[Activity] State how many lines in the entries below hold the word "Deine", with nothing besides the number.
.....
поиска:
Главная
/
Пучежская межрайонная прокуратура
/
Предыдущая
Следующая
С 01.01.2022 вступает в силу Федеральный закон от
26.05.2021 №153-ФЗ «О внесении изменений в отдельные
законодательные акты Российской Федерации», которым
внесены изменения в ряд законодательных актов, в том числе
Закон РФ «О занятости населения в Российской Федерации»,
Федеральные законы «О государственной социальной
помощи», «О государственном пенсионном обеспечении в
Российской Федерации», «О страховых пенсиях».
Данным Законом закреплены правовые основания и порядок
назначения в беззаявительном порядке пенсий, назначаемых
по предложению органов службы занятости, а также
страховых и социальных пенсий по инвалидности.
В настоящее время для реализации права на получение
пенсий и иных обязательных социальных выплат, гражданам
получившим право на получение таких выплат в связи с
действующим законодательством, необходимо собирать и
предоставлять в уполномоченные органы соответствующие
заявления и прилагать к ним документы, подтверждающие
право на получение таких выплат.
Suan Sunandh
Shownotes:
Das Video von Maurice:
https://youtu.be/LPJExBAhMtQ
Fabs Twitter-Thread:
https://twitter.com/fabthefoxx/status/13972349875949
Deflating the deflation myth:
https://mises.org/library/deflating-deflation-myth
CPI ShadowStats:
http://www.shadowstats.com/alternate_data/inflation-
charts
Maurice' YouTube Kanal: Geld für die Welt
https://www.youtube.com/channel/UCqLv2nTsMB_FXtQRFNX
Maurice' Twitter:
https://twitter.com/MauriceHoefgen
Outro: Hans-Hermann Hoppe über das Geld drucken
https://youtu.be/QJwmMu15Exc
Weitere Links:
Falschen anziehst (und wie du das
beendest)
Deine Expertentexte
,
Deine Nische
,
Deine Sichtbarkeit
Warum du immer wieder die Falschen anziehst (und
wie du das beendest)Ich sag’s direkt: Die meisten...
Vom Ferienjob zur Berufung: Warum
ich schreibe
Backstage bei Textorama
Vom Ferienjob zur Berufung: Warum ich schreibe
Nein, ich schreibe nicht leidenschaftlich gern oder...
.....
[Solution] 3